Leaving out any pictures, transcribe every record exactly.

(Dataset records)

════════════════════

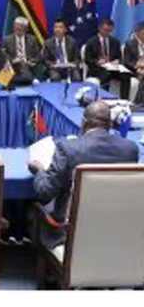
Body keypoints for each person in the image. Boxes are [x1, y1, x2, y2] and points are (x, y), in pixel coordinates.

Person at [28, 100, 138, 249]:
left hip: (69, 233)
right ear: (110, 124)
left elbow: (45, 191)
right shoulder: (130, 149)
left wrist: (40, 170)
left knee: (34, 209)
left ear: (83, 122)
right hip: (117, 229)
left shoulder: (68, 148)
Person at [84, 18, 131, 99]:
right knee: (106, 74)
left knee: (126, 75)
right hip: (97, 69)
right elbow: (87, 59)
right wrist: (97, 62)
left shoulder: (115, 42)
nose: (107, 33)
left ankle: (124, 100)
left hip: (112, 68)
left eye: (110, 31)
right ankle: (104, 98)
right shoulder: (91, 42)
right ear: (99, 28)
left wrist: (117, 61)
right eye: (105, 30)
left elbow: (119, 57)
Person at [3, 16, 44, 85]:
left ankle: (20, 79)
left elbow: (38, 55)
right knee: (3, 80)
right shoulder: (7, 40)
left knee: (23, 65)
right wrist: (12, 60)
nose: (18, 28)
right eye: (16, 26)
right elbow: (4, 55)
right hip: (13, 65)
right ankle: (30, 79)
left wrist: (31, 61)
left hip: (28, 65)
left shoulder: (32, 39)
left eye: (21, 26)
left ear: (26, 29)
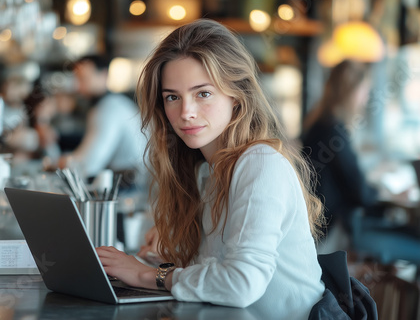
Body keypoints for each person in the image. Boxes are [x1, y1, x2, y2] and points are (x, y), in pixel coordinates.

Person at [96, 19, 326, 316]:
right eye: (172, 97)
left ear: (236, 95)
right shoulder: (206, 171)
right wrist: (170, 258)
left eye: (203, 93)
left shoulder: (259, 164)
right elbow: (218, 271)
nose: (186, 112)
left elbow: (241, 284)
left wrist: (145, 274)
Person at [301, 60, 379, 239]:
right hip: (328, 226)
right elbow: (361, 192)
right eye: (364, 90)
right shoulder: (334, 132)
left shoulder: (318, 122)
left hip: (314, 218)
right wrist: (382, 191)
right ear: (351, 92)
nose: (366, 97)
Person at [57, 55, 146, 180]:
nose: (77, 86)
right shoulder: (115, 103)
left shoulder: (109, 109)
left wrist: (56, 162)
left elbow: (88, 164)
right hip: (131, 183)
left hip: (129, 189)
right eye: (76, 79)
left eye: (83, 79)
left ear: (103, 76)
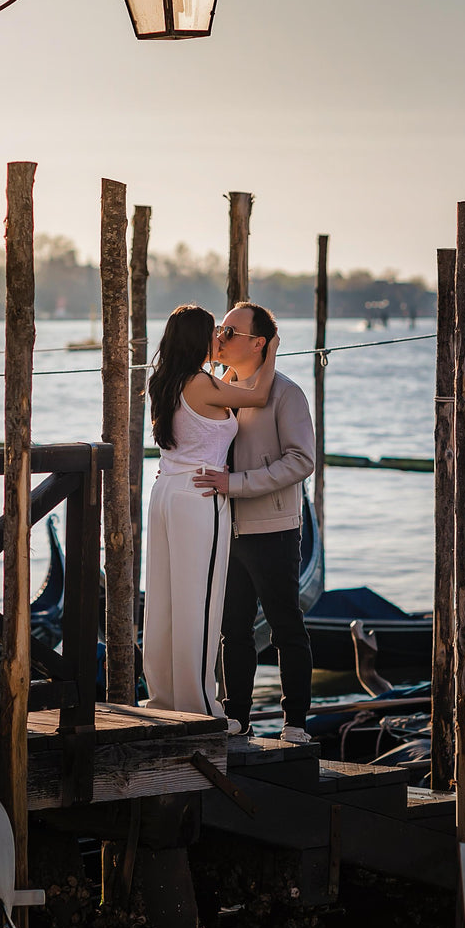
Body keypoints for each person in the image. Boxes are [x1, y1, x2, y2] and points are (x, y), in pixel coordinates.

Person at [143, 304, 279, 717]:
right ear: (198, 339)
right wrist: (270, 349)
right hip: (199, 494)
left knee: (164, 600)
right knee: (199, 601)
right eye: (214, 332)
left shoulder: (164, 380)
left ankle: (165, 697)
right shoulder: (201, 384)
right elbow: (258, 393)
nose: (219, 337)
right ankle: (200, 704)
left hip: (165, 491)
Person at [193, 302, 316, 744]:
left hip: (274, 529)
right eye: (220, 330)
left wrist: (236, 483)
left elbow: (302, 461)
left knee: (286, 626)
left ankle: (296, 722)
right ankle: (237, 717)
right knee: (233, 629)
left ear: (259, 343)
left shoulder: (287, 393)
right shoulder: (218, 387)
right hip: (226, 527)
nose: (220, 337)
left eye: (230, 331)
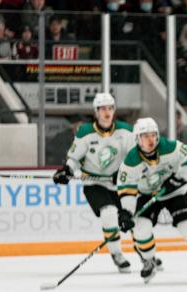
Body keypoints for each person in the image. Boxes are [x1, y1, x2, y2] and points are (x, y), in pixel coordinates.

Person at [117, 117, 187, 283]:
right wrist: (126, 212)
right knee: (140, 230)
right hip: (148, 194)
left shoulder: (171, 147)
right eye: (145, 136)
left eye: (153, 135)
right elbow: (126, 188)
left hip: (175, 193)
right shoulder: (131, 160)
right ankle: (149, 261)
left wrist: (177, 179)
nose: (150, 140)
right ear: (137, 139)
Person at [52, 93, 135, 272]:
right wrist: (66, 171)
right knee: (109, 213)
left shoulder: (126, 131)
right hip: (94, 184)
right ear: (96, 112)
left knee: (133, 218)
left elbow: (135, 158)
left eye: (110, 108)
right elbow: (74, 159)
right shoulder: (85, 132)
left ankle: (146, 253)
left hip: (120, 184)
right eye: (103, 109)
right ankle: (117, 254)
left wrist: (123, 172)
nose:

════════════════════

● RESPONSE:
Body keypoints for each person in the image. Boxes are [x1, y1, x2, y2] and points are (x, y), in pixel coordinates.

Person at [28, 100, 138, 249]:
left hip: (69, 233)
right ear: (110, 124)
left elbow: (45, 191)
right shoulder: (130, 149)
left wrist: (40, 170)
left knee: (34, 209)
left ear: (83, 122)
right hip: (117, 229)
left shoulder: (68, 148)
Person at [84, 18, 131, 99]:
right knee: (106, 74)
left knee: (126, 75)
right hip: (97, 69)
right elbow: (87, 59)
right wrist: (97, 62)
left shoulder: (115, 42)
nose: (107, 33)
left ankle: (124, 100)
left hip: (112, 68)
left eye: (110, 31)
right ankle: (104, 98)
right shoulder: (91, 42)
right ear: (99, 28)
left wrist: (117, 61)
right eye: (105, 30)
left elbow: (119, 57)
Person at [3, 16, 44, 85]:
left ankle: (20, 79)
left elbow: (38, 55)
right knee: (3, 80)
right shoulder: (7, 40)
left knee: (23, 65)
right wrist: (12, 60)
nose: (18, 28)
right eye: (16, 26)
right elbow: (4, 55)
right hip: (13, 65)
right ankle: (30, 79)
left wrist: (31, 61)
left hip: (28, 65)
left shoulder: (32, 39)
left eye: (21, 26)
left ear: (26, 29)
Body keypoints for each person in the image. Boxes are [x1, y1, x2, y2] and points are (x, y), in pixel coordinates.

Person at [96, 19, 326, 316]:
right eye: (172, 97)
left ear: (236, 95)
right shoulder: (206, 171)
right wrist: (170, 258)
left eye: (203, 93)
left shoulder: (259, 164)
right elbow: (218, 271)
nose: (186, 112)
left elbow: (241, 284)
left wrist: (145, 274)
Person at [301, 60, 379, 239]:
right hip: (328, 226)
right elbow: (361, 192)
right eye: (364, 90)
right shoulder: (334, 132)
left shoulder: (318, 122)
left hip: (314, 218)
right wrist: (382, 191)
right ear: (351, 92)
nose: (366, 97)
Person at [57, 55, 146, 180]:
nose: (77, 86)
right shoulder: (115, 103)
left shoulder: (109, 109)
left wrist: (56, 162)
left elbow: (88, 164)
right hip: (131, 183)
left hip: (129, 189)
right eye: (76, 79)
left eye: (83, 79)
left ear: (103, 76)
Body keypoints for each person in the image. Boxes are [x1, y1, x2, y2] and points are (x, y), in pixel coordinates.

Person at [143, 304, 279, 717]:
right ear: (198, 339)
right wrist: (270, 349)
right hip: (199, 494)
left knee: (164, 600)
right knee: (199, 601)
right eye: (214, 332)
left shoulder: (164, 380)
left ankle: (165, 697)
right shoulder: (201, 384)
right elbow: (258, 393)
nose: (219, 337)
right ankle: (200, 704)
left hip: (165, 491)
Person at [193, 302, 316, 744]:
left hip: (274, 529)
right eye: (220, 330)
left wrist: (236, 483)
left elbow: (302, 461)
left knee: (286, 626)
left ankle: (296, 722)
right ankle: (237, 717)
right knee: (233, 629)
left ear: (259, 343)
left shoulder: (287, 393)
right shoulder: (218, 387)
right hip: (226, 527)
nose: (220, 337)
left eye: (230, 331)
Body keypoints for each person in the image. Boxes are [x1, y1, x2, y2] and points are (x, y), in pixel coordinates.

Person at [117, 117, 187, 283]:
right wrist: (126, 212)
right knee: (140, 230)
right hip: (148, 194)
left shoulder: (171, 147)
right eye: (145, 136)
left eye: (153, 135)
right elbow: (126, 188)
left hip: (175, 193)
right shoulder: (131, 160)
right ankle: (149, 261)
left wrist: (177, 179)
nose: (150, 140)
right ear: (137, 139)
Person at [52, 93, 135, 272]:
right wrist: (66, 171)
right knee: (109, 213)
left shoulder: (126, 131)
right hip: (94, 184)
right ear: (96, 112)
left knee: (133, 218)
left elbow: (135, 158)
left eye: (110, 108)
right elbow: (74, 159)
right shoulder: (85, 132)
left ankle: (146, 253)
left hip: (120, 184)
right eye: (103, 109)
right ankle: (117, 254)
left wrist: (123, 172)
nose:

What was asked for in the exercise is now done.